What’s more, tension is created between the material and the form. According to Gormley each figure in Resting Place is entirely unique in terms of the configuration of the blocks and the pose. Ironically it is the brick shape the forms the very basis of the regularised formation of the architecture around us in urban environments. The contemporary urban setting, especially those patterned on a grid, is a distinctly modern phenomenon. Again, we are called to question how these regularised urban external spaces help to shape our individual identities and the way we organise our bodies to fit around them. Are we alienated from our true internal and external identity by a necessity to conform?
Finally, leaving Resting Place, and crossing the corridor, you arrive at the group entitled Weave Works. Gormley is quoted, saying the only absolute site of freedom is in the infinite darkness of the body cavity. His forms suggest both an inner matrix, a semi-solid framework, as well as substance and physicality. Yet also the negative space in his lattice structured bodies offers the possibility that beneath the opaque veneer of skin there might be a vacuum where, at least spiritually, we might be able to retreat for safety. The Weave Works are first formed in 20mm square polystyrene, and then cast in solid recycled steel. This process of casting leaves no obvious trace between the blocks offering a sense of solidity and the rough texture left over from the polystyrene as well as the oxidized surface lend an organic quality.

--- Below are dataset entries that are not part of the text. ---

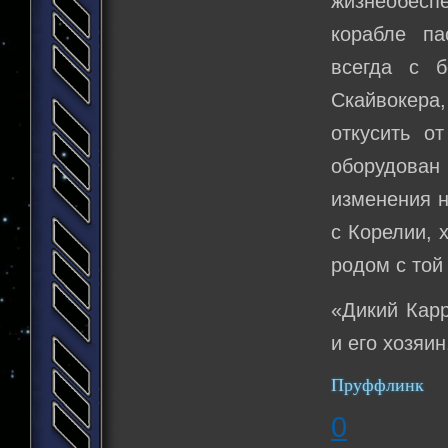
жизнеобесп
корабле па
всегда с 
Скайвокера
откусить о
оборудован
изменения н
с Корелии, 
родом с той
«Дикий Карр
и его хозяин
Пруффлинк
0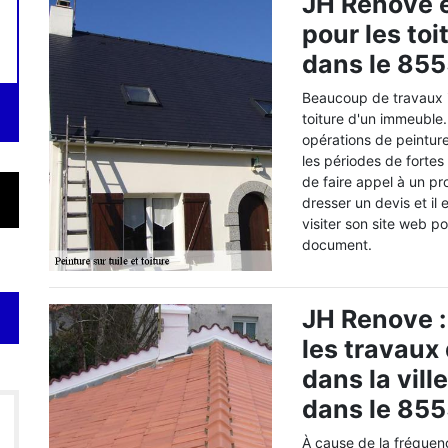
JH Renove e
pour les toi
dans le 855
Beaucoup de travaux i
toiture d'un immeuble.
opérations de peinture
les périodes de fortes
de faire appel à un pr
dresser un devis et il
visiter son site web p
document.
JH Renove :
les travaux 
dans la vil
dans le 85
À cause de la fréque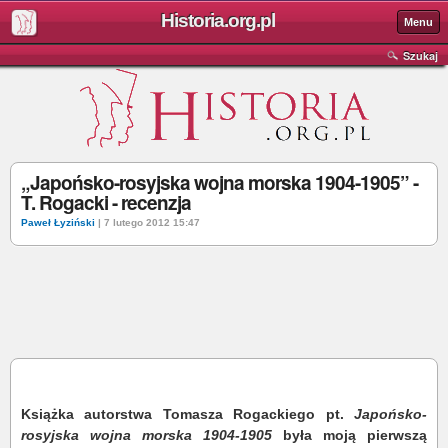
Historia.org.pl
Menu
Szukaj
„Japońsko-rosyjska wojna morska 1904-1905” -
T. Rogacki - recenzja
Paweł Łyziński
| 7 lutego 2012 15:47
Książka autorstwa Tomasza Rogackiego pt.
Japońsko-
rosyjska wojna morska 1904-1905
była moją pierwszą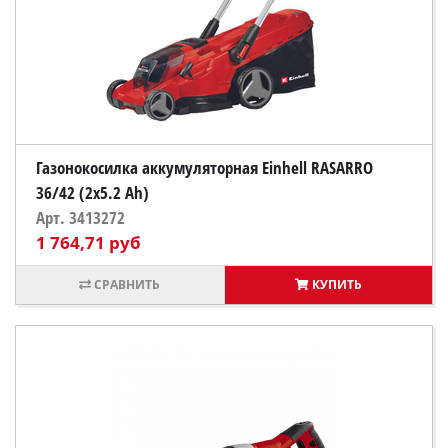
Газонокосилка аккумуляторная Einhell RASARRO
36/42 (2x5.2 Ah)
Арт. 3413272
1 764,71 руб
КУПИТЬ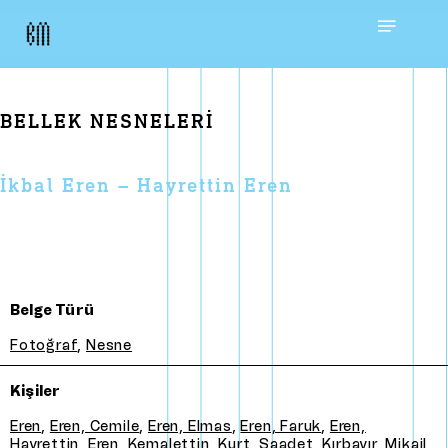
Skip
Menu
to
main
BELLEK NESNELERI
content
İkbal Eren – Hayrettin Eren
Belge Türü
Fotoğraf
,
Nesne
Kişiler
Eren
,
Eren, Cemile
,
Eren, Elmas
,
Eren, Faruk
,
Eren,
Hayrettin
,
Eren, Kemalettin
,
Kurt, Saadet
,
Kırbayır, Mikail
,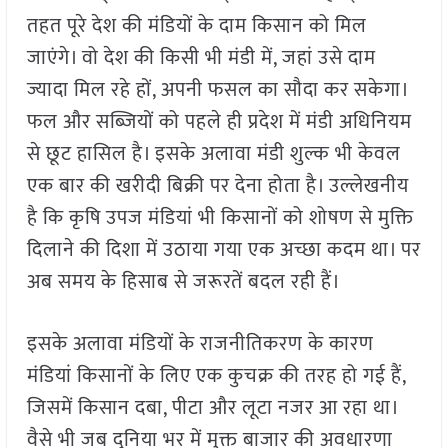
तहत पूरे देश की मंडियों के दाम किसान को मिल
जाएंगे। वो देश की किसी भी मंडी में, जहां उसे दाम
ज्यादा मिल रहे हों, अपनी फसल का सौदा कर सकेगा।
फल और सब्जियों को पहले ही प्रदेश में मंडी अधिनियम
से छूट हासिल है। इसके अलावा मंडी शुल्क भी केवल
एक बार की खरीदी बिक्री पर देना होता है। उल्लेखनीय
है कि कृषि उपज मंडियां भी किसानों को शोषण से मुक्ति
दिलाने की दिशा में उठाया गया एक अच्छा कदम था। पर
अब समय के हिसाब से जरूरतें बदल रही हैं।
इसके अलावा मंडियों के राजनीतिकरण के कारण
मंडियां किसानों के लिए एक कुचक्र की तरह हो गई हैं,
जिसमें किसान दबा, पीटा और लूटा नजर आ रहा था।
वैसे भी जब दुनिया भर में मुक्त बाजार की अवधारणा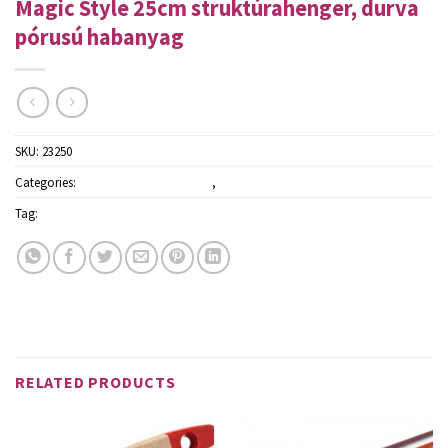
Magic Style 25cm struktúrahenger, durva
pórusú habanyag
SKU:
23250
Categories:
Festőecsetek és hengerek
,
Szerszámok
Tag:
Schuller
RELATED PRODUCTS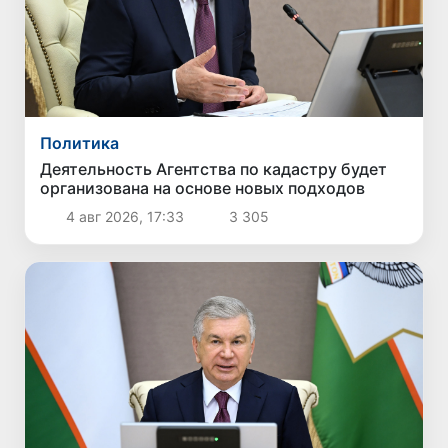
Политика
Деятельность Агентства по кадастру будет
организована на основе новых подходов
4 авг 2026, 17:33
3 305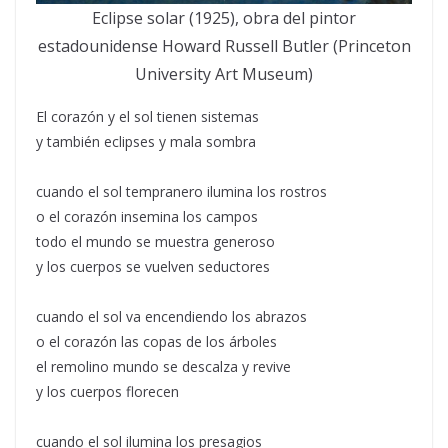
Eclipse solar (1925), obra del pintor
estadounidense Howard Russell Butler (Princeton
University Art Museum)
El corazón y el sol tienen sistemas
y también eclipses y mala sombra
cuando el sol tempranero ilumina los rostros
o el corazón insemina los campos
todo el mundo se muestra generoso
y los cuerpos se vuelven seductores
cuando el sol va encendiendo los abrazos
o el corazón las copas de los árboles
el remolino mundo se descalza y revive
y los cuerpos florecen
cuando el sol ilumina los presagios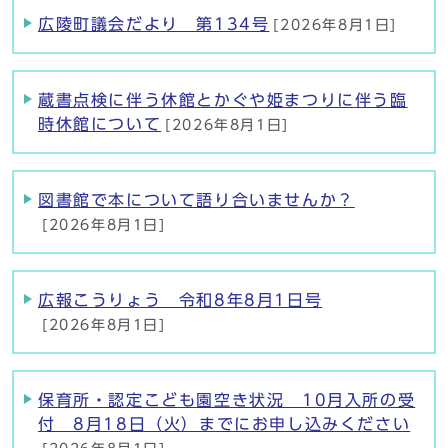
広陵町議会だより 第134号
[2026年8月1日]
蔵書点検に伴う休館とかぐや姫まつりに伴う臨
時休館について
[2026年8月1日]
図書館で本について語り合いませんか？
[2026年8月1日]
広報こうりょう 令和8年8月1日号
[2026年8月1日]
保育所・認定こども園空き状況 10月入所の受
付 8月18日（火）までにお申し込みください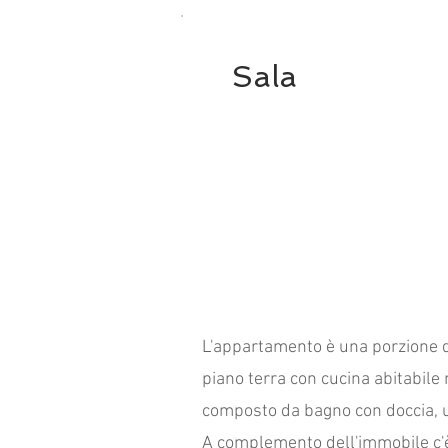
Sala
L'appartamento è una porzione di
piano terra con cucina abitabile
composto da bagno con doccia, 
A complemento dell'immobile c'è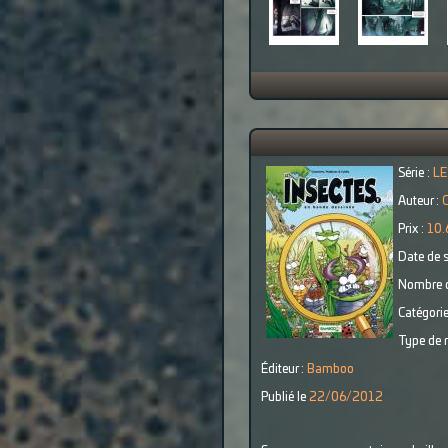
Série :
LE
Auteur :
Prix :
10.
Date de s
Nombre d
Catégorie
Type de r
Éditeur :
Bamboo
Publié le
22/06/2012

Antony Gormley’s works effectively cast light on the universal human experience as well as point issues of hyper-specificity and focus. It is impossible not identify with the figures in life-scale, in their quiet repose, as well as awe at his anti-monument. Like the statue of Ozymandias, Gormley’s figures stand as evidence of an arrogance inherent in predictions of a neo-liberal ‘end of history’. We, like Shelley’s traveller, encounter these icons and idols and wonder at our own fates, and the fallibility of the status quo.
Antony Gormley’s Body Politic exhibited at White Cube Bermondsey from November 22 2023 to January 28 2024.